A distanciamento é uma das questões atuais nas últimas semanas. Diante da pandemia do COVID-19, as autoridades de saúde pública recomendaram ou impuseram várias ações de isolamento físico. Ficar trancado em casa por longos períodos de tempo, ter que evitar pessoalmente nossos entes queridos e colegas, além de não podermos abraçar e beijar aqueles de quem gostamos, criou novos desafios a serem superados durante essa contingência. A saúde mental e emocional de muitos está sendo testada. E ainda não sabemos todas as conseqüências que isso terá sobre nossas sociedades no futuro.
No entanto, esse distanciamento não é totalmente novo. Desde o final do século XX e o começo do 21, assistimos e participamos de uma mudança de paradigma nos padrões de convivência social. Por exemplo, nossos pais e avós costumam salientar que, na época, as pessoas dedicavam mais tempo e atenção à convivência pessoal. Sair para o parque da cidade, encontrar amigos em alguma fonte ou cafés e flertar com a avó ou a mãe na igreja ou na escola eram coisas cotidianas e eram um dado adquirido. O contato físico era uma parte intrínseca da vida diária.
Com o passar do tempo, o mercado de trabalho e os altos custos de vida exigiram que as mulheres se juntassem mais à força de trabalho. Além da irrupção da internet e das redes sociais, as pessoas migraram para formas de contato social por meio de alternativas impessoais. Apps de mensagens e namoro, grandes redes sociais como Facebook e Twitter e páginas da web revolucionaram a maneira como vivemos. Não era mais necessário sair para ter contato com outras pessoas. Os pais não frequentavam mais os filhos.
Esse distanciamento físico começou a ser imposto desde então. A partir desses anos, já era objeto de debate entre especialistas em ciências sociais. Até se argumentou que as novas gerações não haviam desenvolvido corretamente suas habilidades de coexistência social. Agora, os pais costumam ter seus filhos trancados em casa, entretidos com filmes e videogames e com pouco contato direto com eles. O mundo lá fora é percebido como mais perigoso. Longe vão os dias em que as crianças brincavam nas ruas até a hora do lanche. Não era necessário nem essencial encontrar-se pessoalmente para conversar ou se divertir. Chamadas colaborativas e videogames permitiram que eles continuassem vivendo juntos sem contato pessoal.
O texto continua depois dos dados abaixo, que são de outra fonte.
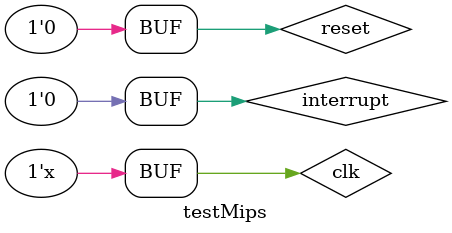
<source format=v>
`timescale 1ns / 1ps


module testMips;

	// Inputs
	reg clk;
	reg reset;
	reg interrupt;
	wire [31:0] addr;
	// Instantiate the Unit Under Test (UUT)
	mips uut (
		.clk(clk), 
		.reset(reset),
		.interrupt(interrupt),
		.addr(addr)
	);

	initial begin
		// Initialize Inputs
		clk = 0;
		reset = 1;
		interrupt = 0;
		// Wait 100 ns for global reset to finish
		#10;
        
		// Add stimulus here
		reset = 0;
		#10;
		// interrupt = 1;

	end
    always #5 clk = ~clk;
endmodule


</source>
A longo prazo, isso gerou um novo comportamento entre os indivíduos de nossa geração: o distanciamento social. As relações entre as pessoas foram substituídas pelo isolamento. Você nem precisa pensar em encontrar amigos ou sair com familiares. Em nossas telas, podemos consumir o conteúdo que somente nós gostamos. Já se foram os dias de ter que concordar com os outros sobre qual programa de televisão assistimos ou que música ou locutor de rádio foi ouvido.
Existem países, como o Japão, onde o distanciamento social assumiu um peso especial e agora representa um problema socioeconômico. Não é um segredo que o governo japonês vê com medo como os japoneses não se casam e, se o fazem, geralmente não têm filhos; com o consequente efeito no sistema de pensões e na renovação da força de trabalho nacional. O fenômeno dos hikikomoris (pessoas que renunciam à convivência com os outros e se trancam no quarto por anos) é um exemplo claro de como uma sociedade cada vez mais competitiva empurra vários indivíduos para o isolamento, em vez de enfrentar uma concorrência brutal e frustração.
O distanciamento físico não envolve necessariamente o distanciamento social. E vice-versa. É possível ficar trancado em casa, no escritório ou até na rua e não ter relações com nossos semelhantes. Ao mesmo tempo, é possível manter uma comunicação próxima e saudável com aqueles com quem nos preocupamos, sem ter que frequentar sua vida; mais agora que temos tecnologias como internet e telefonia. Apesar de as tecnologias estarem conosco há algum tempo, nem todos as dominam ou têm acesso a elas. Ainda existem comunidades onde não há cobertura pela Internet ou há gerações que dependem de terceiros para iniciar uma vídeo chamada ou usar redes sociais.
O mundo que enfrentaremos assim que a emergência de saúde for superada será muito diferente daquele que conhecíamos antes de seu surgimento. Depois que as políticas de distanciamento físico são levantadas, caberá a nós definir novas formas de convivência que nos permitam continuar a lidar com os que estão à nossa volta e sem nos expor a novos e antigos patógenos. Chegará a hora de avaliar se continuamos no caminho do distanciamento físico com coexistência social remota ou chegamos a um novo estádio no qual a coexistência em pessoa ganha novo peso e, portanto, os espaços públicos têm um «segundo vento». Este assunto é de interesse na pesquisa de mercado, pois levará a novos padrões e motivadores de consumo. É hora de enfrentar esse novo desafio da pesquisa.